Un piège à carbone sur mesure pour les navires polluants
Le système conçu par Seabound se distingue par sa compacité et sa modularité. Intégré directement sur les cheminées des navires, il capte le CO₂ contenu dans les gaz d’échappement grâce à un sorbant à base de chaux. Cette réaction chimique transforme le dioxyde de carbone en pellets de calcaire, un minéral stable, dense et facile à stocker.
Contrairement aux solutions traditionnelles de capture du carbone, ce système n’implique ni compression à haute pression ni stockage sous forme gazeuse ou liquide. Il s’alimente en grande partie grâce à la chaleur récupérée des gaz d’échappement, limitant ainsi sa consommation énergétique additionnelle. En outre, le calcaire produit peut être réutilisé dans l’industrie du bâtiment ou retraité pour libérer le CO₂ en vue de sa valorisation ou de son stockage permanent.
Flexibilité sans changement de flotte
La grande force de cette innovation réside dans sa capacité à s’adapter aux besoins spécifiques de chaque navire. Le système peut être dimensionné selon les émissions du bâtiment, rendant son adoption possible sur des cargos existants sans modification lourde des infrastructures. Cette approche modulaire répond au besoin urgent du secteur : une décarbonation rapide et efficace sans attendre des renouvellements de flotte, long et coûteux.
En permettant une intégration immédiate, la technologie de Seabound offre une solution de transition accessible, notamment en attendant que les carburants bas-carbone deviennent économiquement compétitifs et abondamment disponibles.
Un contexte réglementaire en mutation
L’Organisation maritime internationale (OMI) a récemment fixé un objectif clair : réduire à zéro les émissions nettes du transport maritime d’ici 2050. Ce plan prévoit une mise en œuvre progressive dès 2027, via des normes mondiales sur les carburants et une tarification des émissions de carbone. Dans ce contexte, les technologies de capture à bord, comme celle de Seabound, deviennent des leviers stratégiques pour les armateurs souhaitant rester compétitifs tout en répondant aux nouvelles obligations climatiques.

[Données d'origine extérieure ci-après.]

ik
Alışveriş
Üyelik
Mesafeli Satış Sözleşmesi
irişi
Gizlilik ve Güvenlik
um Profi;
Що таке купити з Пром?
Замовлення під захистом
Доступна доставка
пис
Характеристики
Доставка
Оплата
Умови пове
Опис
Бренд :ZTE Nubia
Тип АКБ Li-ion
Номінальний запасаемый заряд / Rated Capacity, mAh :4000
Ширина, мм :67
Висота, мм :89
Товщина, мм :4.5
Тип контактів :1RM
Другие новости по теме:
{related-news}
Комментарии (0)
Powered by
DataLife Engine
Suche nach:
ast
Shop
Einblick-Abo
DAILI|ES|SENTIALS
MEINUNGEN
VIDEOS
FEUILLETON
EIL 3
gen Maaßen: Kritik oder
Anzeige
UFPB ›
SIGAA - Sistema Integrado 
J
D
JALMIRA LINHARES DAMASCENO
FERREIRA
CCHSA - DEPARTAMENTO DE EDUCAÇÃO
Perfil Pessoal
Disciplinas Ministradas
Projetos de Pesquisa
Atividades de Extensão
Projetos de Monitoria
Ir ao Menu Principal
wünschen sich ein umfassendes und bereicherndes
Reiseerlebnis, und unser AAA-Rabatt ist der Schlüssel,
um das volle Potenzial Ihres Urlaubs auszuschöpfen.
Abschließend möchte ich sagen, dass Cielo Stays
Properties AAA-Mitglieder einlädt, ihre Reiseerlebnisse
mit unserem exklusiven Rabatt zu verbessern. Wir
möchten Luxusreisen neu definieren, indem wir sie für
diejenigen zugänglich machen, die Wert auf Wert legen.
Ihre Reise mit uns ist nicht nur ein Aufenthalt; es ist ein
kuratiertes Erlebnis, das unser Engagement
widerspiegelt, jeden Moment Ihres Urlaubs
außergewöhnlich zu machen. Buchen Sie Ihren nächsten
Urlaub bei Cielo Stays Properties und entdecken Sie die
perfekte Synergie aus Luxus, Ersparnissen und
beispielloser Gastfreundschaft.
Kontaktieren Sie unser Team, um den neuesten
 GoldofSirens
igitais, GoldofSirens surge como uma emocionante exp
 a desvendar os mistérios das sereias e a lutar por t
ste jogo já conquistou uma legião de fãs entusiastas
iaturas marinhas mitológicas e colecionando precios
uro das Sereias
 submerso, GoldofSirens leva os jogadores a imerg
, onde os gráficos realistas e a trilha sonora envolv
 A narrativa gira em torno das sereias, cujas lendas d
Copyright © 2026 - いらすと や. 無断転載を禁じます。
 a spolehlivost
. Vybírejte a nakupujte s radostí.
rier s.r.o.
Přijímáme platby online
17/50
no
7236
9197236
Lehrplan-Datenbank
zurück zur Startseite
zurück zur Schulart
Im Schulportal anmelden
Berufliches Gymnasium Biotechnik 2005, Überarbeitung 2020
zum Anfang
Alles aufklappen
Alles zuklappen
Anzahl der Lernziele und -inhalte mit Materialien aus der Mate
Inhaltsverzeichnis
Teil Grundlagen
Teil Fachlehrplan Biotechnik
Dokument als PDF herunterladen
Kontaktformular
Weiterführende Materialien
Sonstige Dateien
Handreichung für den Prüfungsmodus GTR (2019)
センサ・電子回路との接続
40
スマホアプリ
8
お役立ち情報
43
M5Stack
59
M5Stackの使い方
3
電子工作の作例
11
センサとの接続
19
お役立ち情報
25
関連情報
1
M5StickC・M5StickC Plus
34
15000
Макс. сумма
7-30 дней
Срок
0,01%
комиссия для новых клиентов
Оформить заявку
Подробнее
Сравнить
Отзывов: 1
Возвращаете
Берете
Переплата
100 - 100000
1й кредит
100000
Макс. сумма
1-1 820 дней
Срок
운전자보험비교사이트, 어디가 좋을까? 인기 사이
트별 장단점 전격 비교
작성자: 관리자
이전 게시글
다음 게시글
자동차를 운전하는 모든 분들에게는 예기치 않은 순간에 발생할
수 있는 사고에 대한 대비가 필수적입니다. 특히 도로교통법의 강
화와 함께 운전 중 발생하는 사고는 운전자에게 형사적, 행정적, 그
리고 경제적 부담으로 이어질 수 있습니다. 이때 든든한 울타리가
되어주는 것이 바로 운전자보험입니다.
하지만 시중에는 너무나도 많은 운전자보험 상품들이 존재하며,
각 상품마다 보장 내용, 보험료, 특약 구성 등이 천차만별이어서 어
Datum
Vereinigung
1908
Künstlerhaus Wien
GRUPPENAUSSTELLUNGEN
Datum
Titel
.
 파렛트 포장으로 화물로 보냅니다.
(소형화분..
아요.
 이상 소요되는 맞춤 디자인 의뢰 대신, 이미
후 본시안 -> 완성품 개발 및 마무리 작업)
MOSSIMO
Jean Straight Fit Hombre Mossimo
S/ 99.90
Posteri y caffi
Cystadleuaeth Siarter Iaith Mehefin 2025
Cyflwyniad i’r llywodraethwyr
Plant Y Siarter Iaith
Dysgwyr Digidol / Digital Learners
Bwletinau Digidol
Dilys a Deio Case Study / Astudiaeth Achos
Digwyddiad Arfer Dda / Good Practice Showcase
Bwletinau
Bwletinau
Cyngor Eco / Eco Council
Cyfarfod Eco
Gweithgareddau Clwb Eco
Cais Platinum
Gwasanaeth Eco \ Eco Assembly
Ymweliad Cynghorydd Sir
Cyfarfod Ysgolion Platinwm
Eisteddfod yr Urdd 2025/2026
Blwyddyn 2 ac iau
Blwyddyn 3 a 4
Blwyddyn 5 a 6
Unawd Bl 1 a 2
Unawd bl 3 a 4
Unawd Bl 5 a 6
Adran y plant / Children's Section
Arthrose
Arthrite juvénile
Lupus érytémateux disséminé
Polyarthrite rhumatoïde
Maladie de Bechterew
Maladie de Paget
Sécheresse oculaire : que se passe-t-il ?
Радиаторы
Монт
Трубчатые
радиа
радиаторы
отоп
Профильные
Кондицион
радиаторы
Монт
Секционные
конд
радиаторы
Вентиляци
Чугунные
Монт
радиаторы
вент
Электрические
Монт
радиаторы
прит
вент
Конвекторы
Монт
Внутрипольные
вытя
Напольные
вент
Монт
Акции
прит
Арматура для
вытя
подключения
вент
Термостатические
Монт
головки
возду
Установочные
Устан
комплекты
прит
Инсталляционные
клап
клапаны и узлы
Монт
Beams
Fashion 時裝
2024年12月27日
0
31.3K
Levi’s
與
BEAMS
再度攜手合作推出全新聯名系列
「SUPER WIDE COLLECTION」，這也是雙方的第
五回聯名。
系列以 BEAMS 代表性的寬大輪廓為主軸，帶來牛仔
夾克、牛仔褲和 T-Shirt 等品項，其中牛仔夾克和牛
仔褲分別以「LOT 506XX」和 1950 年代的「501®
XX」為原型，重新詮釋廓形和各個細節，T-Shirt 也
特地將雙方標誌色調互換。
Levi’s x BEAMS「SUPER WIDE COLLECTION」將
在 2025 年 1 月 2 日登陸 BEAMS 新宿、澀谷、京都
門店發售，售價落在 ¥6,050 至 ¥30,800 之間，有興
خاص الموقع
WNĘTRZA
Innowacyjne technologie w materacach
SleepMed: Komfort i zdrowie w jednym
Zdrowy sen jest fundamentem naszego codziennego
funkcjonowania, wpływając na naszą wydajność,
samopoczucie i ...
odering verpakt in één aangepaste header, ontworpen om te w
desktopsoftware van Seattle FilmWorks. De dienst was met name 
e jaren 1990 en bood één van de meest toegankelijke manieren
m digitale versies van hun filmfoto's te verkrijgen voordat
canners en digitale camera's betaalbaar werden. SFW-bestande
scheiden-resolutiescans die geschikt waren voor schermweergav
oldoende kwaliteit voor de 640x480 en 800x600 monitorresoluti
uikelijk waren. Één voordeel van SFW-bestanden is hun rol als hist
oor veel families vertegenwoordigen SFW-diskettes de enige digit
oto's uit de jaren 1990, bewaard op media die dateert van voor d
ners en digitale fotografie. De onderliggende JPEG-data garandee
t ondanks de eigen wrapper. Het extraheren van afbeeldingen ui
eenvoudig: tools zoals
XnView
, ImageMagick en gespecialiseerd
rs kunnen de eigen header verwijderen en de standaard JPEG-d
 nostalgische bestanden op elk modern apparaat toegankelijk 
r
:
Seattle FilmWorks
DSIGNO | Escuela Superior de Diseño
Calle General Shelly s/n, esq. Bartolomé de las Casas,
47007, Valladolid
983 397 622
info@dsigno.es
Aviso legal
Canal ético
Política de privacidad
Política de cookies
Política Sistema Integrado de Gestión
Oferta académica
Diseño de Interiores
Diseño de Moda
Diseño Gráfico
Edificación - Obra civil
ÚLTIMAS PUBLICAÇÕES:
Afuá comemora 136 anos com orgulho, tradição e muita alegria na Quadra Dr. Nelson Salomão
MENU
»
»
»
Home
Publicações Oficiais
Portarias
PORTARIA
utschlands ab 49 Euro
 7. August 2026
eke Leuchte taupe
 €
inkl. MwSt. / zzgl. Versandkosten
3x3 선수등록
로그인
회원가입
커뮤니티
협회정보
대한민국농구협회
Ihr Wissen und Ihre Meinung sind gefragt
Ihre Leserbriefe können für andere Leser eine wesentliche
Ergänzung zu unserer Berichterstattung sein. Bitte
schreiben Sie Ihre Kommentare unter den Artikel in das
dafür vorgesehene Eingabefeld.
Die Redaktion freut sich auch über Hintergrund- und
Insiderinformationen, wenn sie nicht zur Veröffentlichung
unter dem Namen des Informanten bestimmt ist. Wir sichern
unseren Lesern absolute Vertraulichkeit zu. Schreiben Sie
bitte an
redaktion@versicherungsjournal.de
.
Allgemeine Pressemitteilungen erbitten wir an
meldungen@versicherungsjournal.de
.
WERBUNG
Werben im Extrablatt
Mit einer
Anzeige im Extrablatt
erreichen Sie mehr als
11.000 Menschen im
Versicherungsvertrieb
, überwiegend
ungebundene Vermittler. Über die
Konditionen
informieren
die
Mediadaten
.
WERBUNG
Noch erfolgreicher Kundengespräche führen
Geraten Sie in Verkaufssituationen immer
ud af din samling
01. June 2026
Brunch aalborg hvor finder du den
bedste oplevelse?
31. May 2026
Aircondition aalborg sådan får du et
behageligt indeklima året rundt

D’autres acteurs, tels que Captura, explorent également des voies complémentaires, notamment la capture directe du carbone océanique, misant sur le rôle naturel des océans comme puits de carbone. Bien qu’efficace sur le principe, cette méthode n’en est encore qu’au stade pilote, tandis que la proposition de Seabound s’ancre déjà dans des essais concrets à bord de navires.
Défis pour le déploiement massif
Si la technologie semble prête, son déploiement à grande échelle dépendra de plusieurs paramètres clés : la rentabilité économique dans un secteur à faible marge, la facilité d’installation dans les ports, et l’acceptation par les exploitants de flottes. Des incitations réglementaires ou fiscales pourraient accélérer son adoption, tout comme la montée du prix du CO₂ sur les marchés internationaux.
Ashore, des sociétés telles que Aker Carbon Capture ou SLB Capturi investissent massivement dans la capture du carbone terrestre. Mais pour répondre à la spécificité du secteur maritime, une solution embarquée comme celle proposée par Seabound se démarque par son caractère immédiatement applicable et potentiellement transformateur.
Vers une transition maritime nette zéro
L’innovation d’Alisha Fredriksson et Roujia Wen ouvre une voie technique réaliste vers la réduction des émissions du transport maritime. En convertissant le CO₂ en matériau solide réutilisable, leur système combine performance environnementale et simplicité opérationnelle. Si son potentiel est pleinement exploité, il pourrait jouer un rôle déterminant dans l’atteinte des objectifs zéro émission fixés pour 2050.
Dans un secteur longtemps perçu comme difficile à décarboner, cette solution marque une percée prometteuse. Associée aux nouvelles politiques carbone, elle contribue à inscrire durablement le transport maritime sur la voie d’une transition écologique crédible.